There are two stages to what you want here.
1. Converting point data to gridded data
First off, since you want to plot regular cells rather than the actual data that you have, you need to covert your point data to cells in some way. The best way to do this may depend on the data itself, but one way would be to interpolate, perhaps using something along the lines of,
SI = scatteredInterpolant(Lon, Lat, Rain, 'natural', 'linear')

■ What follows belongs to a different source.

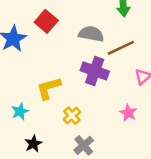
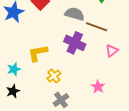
brown line: (121, 48) -> (97, 27), turned 40
pink star: (128, 113) -> (98, 87), moved
black star: (33, 144) -> (13, 91), moved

% read up on and understand the last two parameters before choosing what to use
%form the grid, with points 1 degree apart.
gx = min(Lon):1:max(Lon);
gy = min(Lat):1:max(Lat);
[ X, Y ] = meshgrid(gx, gy);
%produce an actual grid of rain data
gridded = SI(X,Y);
Alternatively, if your point data has a much higher resolution than the 1 degree grid, and if it is regularly spaced, you could simply take the mean of the points that lie in each cell.
2. Plotting that grid
A naive method, which might be helpful as a quick check that what comes before has worked, would be,
figure;
imagesc(flipud(gridded));
colorbar;
However, that will treat lon and lat as x and y coordinates on a rectilinear grid. To plot with a projection (N.B., WGS84 is not a projection. You'll need to figure out exactly what you're after with more clarity), you ideally want the Mapping Toolbox. I'm not an expert on that, but it should make projected plots relatively straightfoward.
If you don't have access to the Mapping Toolbox, then you could spend a lot of time faffing with coordinate transforms to do what you want... but my advice would be to spend the time learning the basics of a GIS package instead (QGIS is free) and use that to do the job.